By: Jim Hoover, Principal Investigator
Accurate healthcare data is vital—from tracking disease trends to prescribing the right treatments. Even minor data errors can ripple into major patient safety issues. Avant Health Sciences recently conducted an error detection project to uncover wrong patient associations using a statistical technique called delta analysis, focusing initially on height and weight measurements. The study revealed both insightful and concerning findings.
In 2024, we used a delta analysis approach to identify discrepancies in patient height and weight measurements for a country health department with a population of just under half a million residents. Our analysis revealed a significant 3.04% error rate in height and weight measurements that fell outside a 1.5 standard deviation threshold above or below the mean value for each measurement.
A Concerning 3%
While 3% may sound minor, in a dataset of this scale, it represents thousands of potential errors. These discrepancies can distort BMI calculations, lead to incorrect medication dosages, and compromise public health analytics.
What is Delta Analysis?
Delta analysis involves comparing individual data points against a statistical benchmark. In our case, we examined height and weight measurements, flagging any values that deviated by more than 1.5 standard deviations from the mean. This approach allows us to identify outliers that might indicate data entry mistakes, faulty readings, or even that the data belongs to another patient. For example, a patient’s height is recorded as 5 feet 3 inches during an encounter, which would trigger a flag when the patient’s height is typically captured as 6 feet 2 inches.
Implications Beyond Height and Weight
The discovery of a 3% error rate in height and weight measurements raises serious concerns about the accuracy of other vital signs collected.

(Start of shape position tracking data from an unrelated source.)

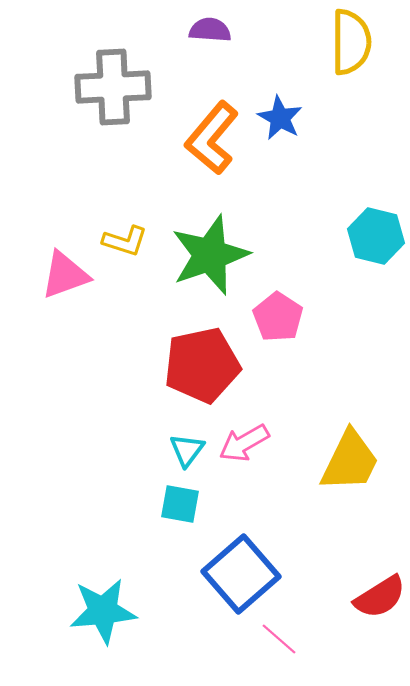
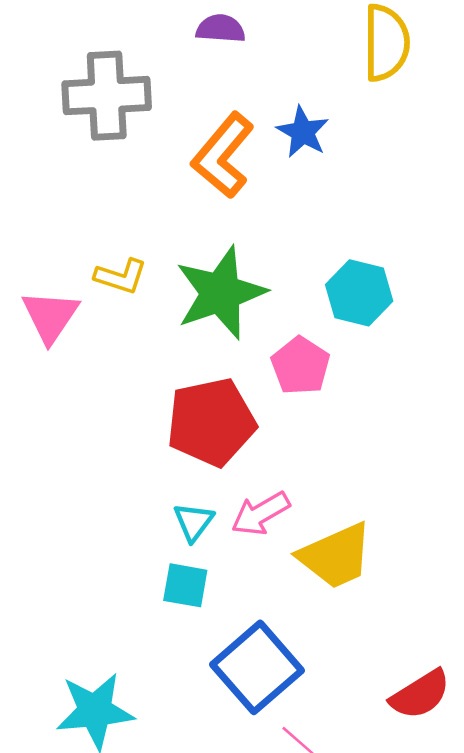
cyan hexagon: (376, 236) -> (359, 293), moved
pink triangle: (65, 275) -> (50, 316), turned -36
yellow trapezoid: (350, 461) -> (336, 556), moved, turned 40

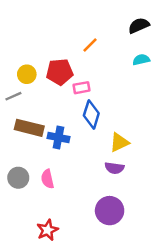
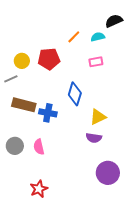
cyan semicircle: (141, 60) -> (98, 37), moved
pink rectangle: (82, 88) -> (96, 62), moved
purple circle: (110, 211) -> (108, 173), moved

If a measurable error rate exists in these relatively straightforward measurements, we must consider the potential for similar or even higher error rates in more complex data points, such as blood pressure, temperature, pulse oximeter readings, or extensive lab work measuring cholesterol levels, glucose readings, and other biomarkers.

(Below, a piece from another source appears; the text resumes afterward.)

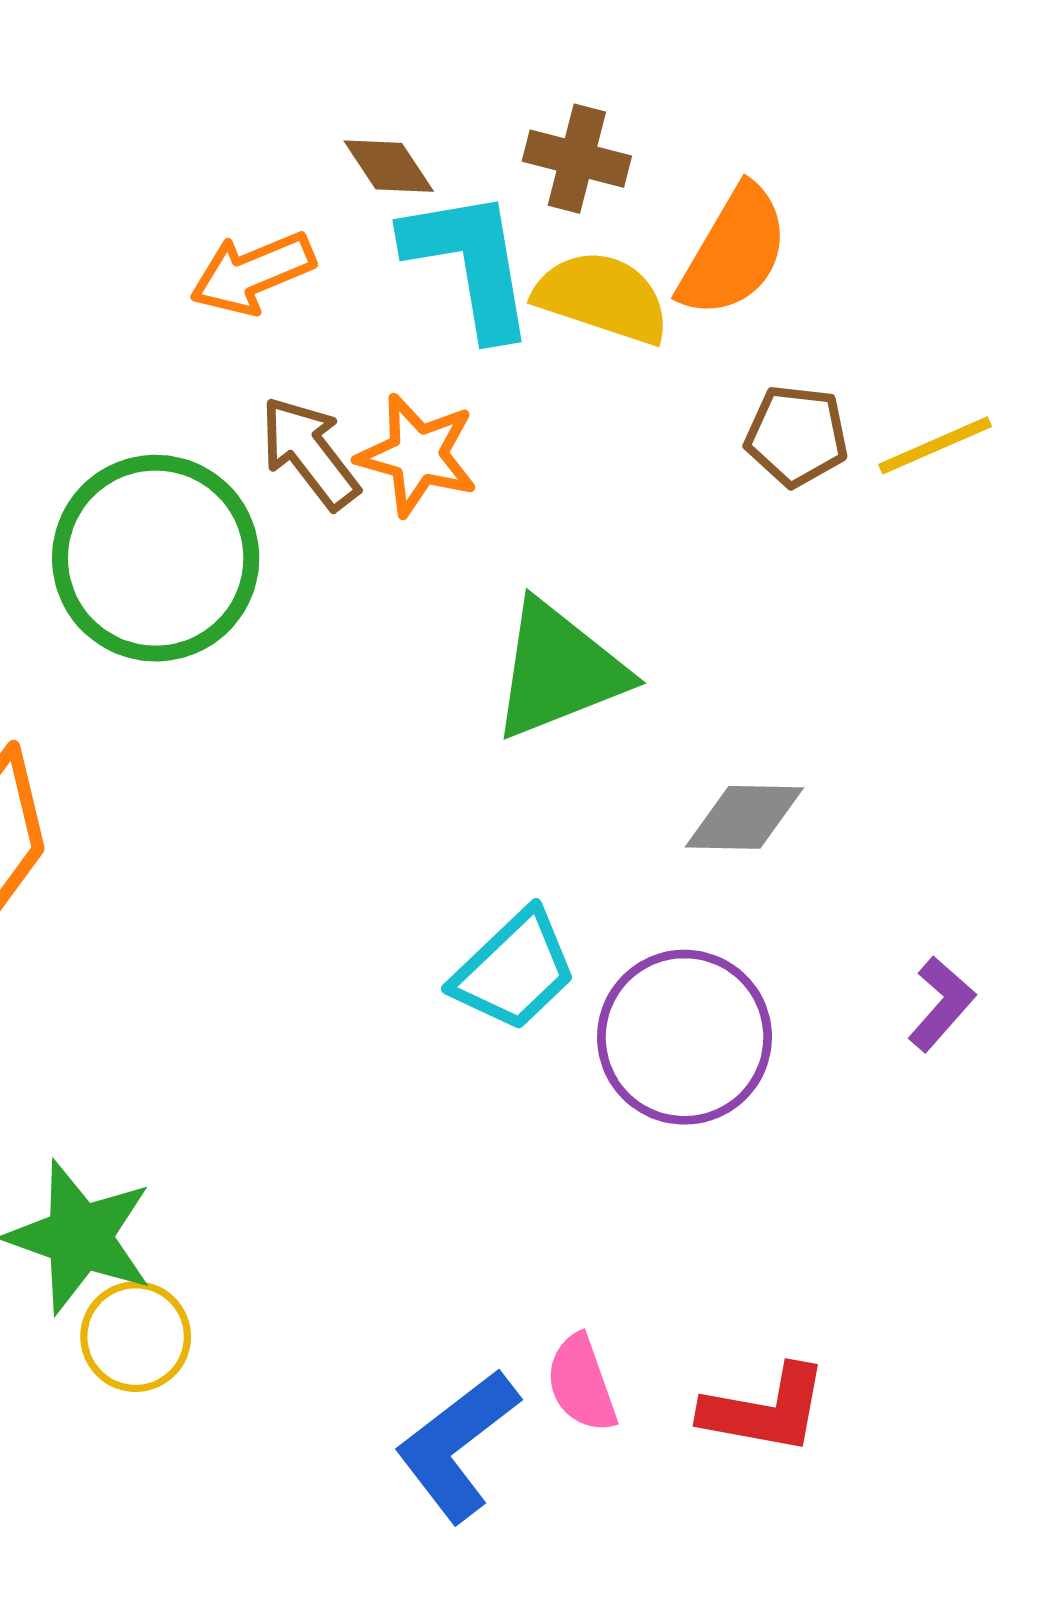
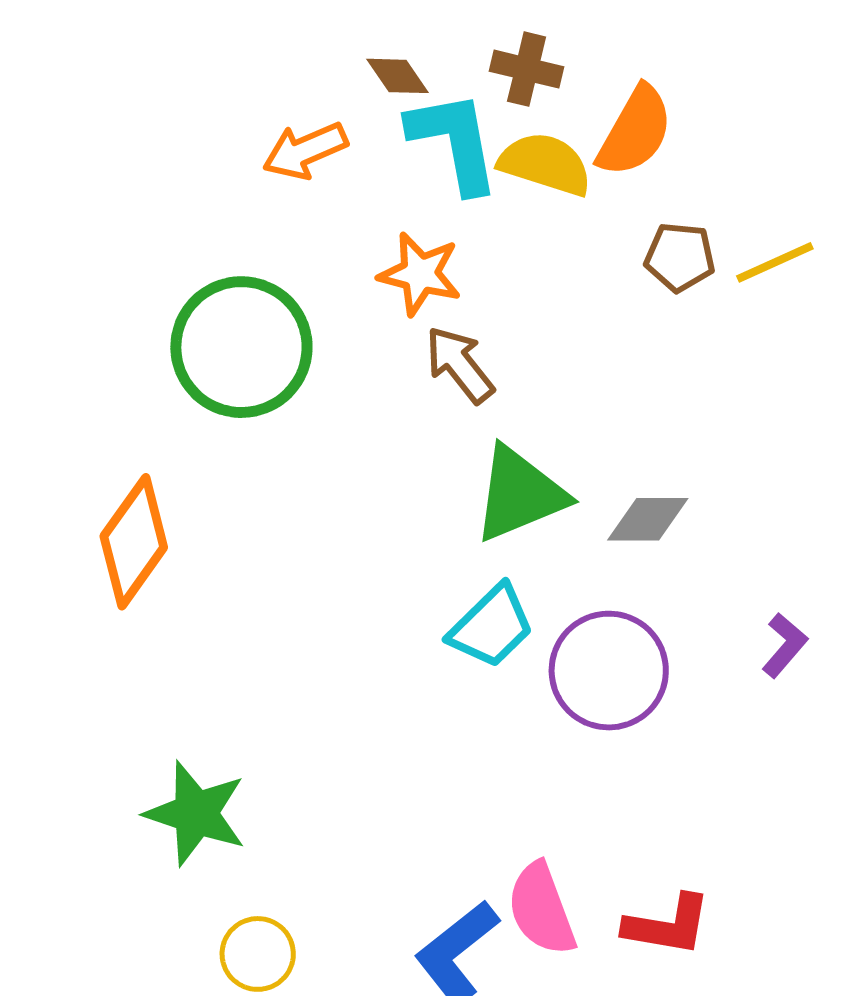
brown arrow: (309, 453) -> (460, 365), moved
green triangle: (559, 670) -> (520, 494), moved
yellow circle: (136, 1337) -> (258, 954), moved
pink semicircle: (581, 1383) -> (541, 909), size x1.4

Implications on Patient Identification
If a patient’s recorded weight significantly differs from prior measurements, it might indicate the data belongs to another patient. The more vital sign measurements outside of an error tolerance band, the more likely clinical data has been associated with the wrong patient. Overlay data, or wrong patient errors, occur frequently, and we must do all we can to identify and correct these errors as soon as they occur.
Strengthening Clinical Data Accuracy
Empowering Patients
Patient engagement is an extremely valuable tool for improving data quality. Patients will notice when height and weight measurements are incorrect and should be encouraged to report data discrepancies. Astute patients may also notice when glucose, cholesterol, or other biomarkers are outside the normal range.
Automating Checks and Thresholds
More deterministically, clinical measurement data should be monitored and automatically validated when input into a patient encounter record. Specific thresholds for each validated vital sign or blood panel value can be set. Investigations and corrections must occur when values fall outside the expected range. Care must be taken to avoid false alarms, such as falsely reporting data errors for growing children, blood panel values expected to change due to medication addressing certain illnesses, etc.
Auditing Regularly
The height and weight error rates found in this effort indicate further studies are needed to fully scope the problem of incorrect clinical data in patient records. Measurement errors, transcription problems, or wrong patient errors are all problematic. A delta analysis approach can validate that data is within each patient’s expected range of reasonableness. When the values are outside of the expected range, these should be flagged as potential medical data errors and reviewed. Periodic and comprehensive data audits should be considered to identify and rectify historical patient record errors.
Ensuring accurate clinical data is not optional; safe, effective care is essential. As delta analysis shows, even “routine” measurements can reveal hidden risks. Now is the time to prioritize data validation and regular audits across all healthcare systems.